The United States, which lists Hezbollah as an armed terrorist group, backs the Lebanese army through a program that aims to strengthen the military as the sole military force defending the country, noted AP.

Hezbollah is Iran’s proxy in Lebanon, with the Islamic Republic having provided it with support over the years.

In October, American and western intelligence sources said Iran was supplying Hezbollah with Global Positioning System (GPS) components to make previously unguided rockets into precision guided-missiles.

In September, at his address at the UN General Assembly in New York, Prime Minister Binyamin Netanyahu shared photos of what he said were three Hezbollah “secret sites” near Beirut’s international airport, locations where the GPS components from Tehran were being assembled to turn the rockets into precision-guided missiles capable of striking deep inside Israel “within an accuracy of 10 meters (11 yards).”

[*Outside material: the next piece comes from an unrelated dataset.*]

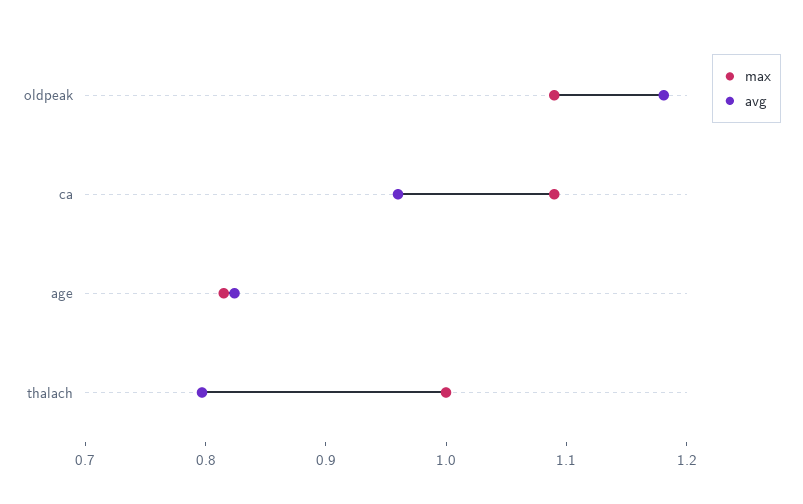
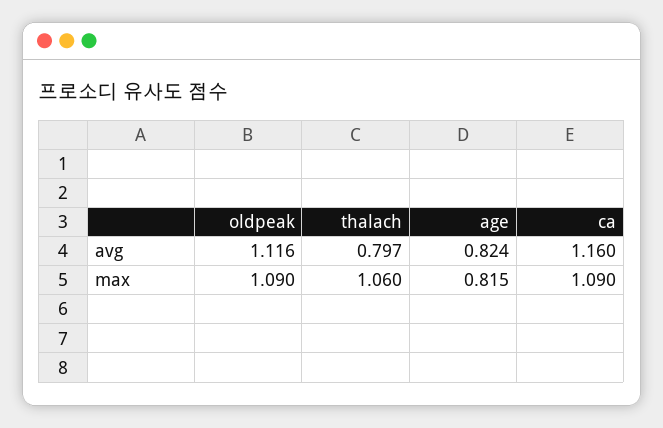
avg, oldpeak: 1.18 -> 1.116
avg, ca: 0.96 -> 1.16
max, thalach: 1 -> 1.06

Zarif’s visit to Lebanon follows the recent formation of a new government in Lebanon, headed by Prime Minister Saad Hariri, who is backed by Iran’s regional rival, Saudi Arabia.

Hezbollah, which has a strong political presence in Lebanon, is a major partner in the new cabinet and received an increased number of ministries.

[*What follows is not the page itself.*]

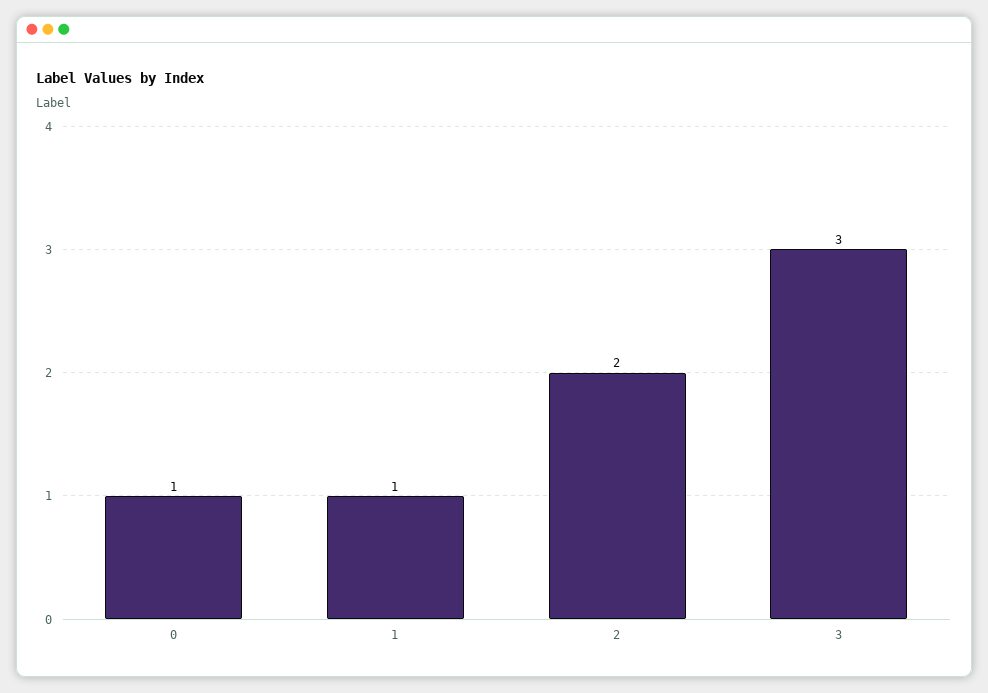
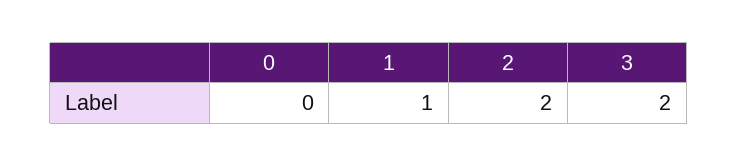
0: 1 -> 0
3: 3 -> 2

Among other things, the group named the health minister, marking the first time it controls a ministry with a large budget.

Zarif is the first senior official from the region to visit Lebanon since the new government was formed. He was met at the airport by a minister from Hezbollah and other officials from the Shiite group.

In his comments, Zarif congratulated Lebanese politicians and said Iran is ready to support the government in any way possible.

Hezbollah is blacklisted as a terrorist organization by the West and even by some Arab countries, but some of those designations, most notably in the EU and in Britain, make a distinction between Hezbollah’s “military wing” and its political arm.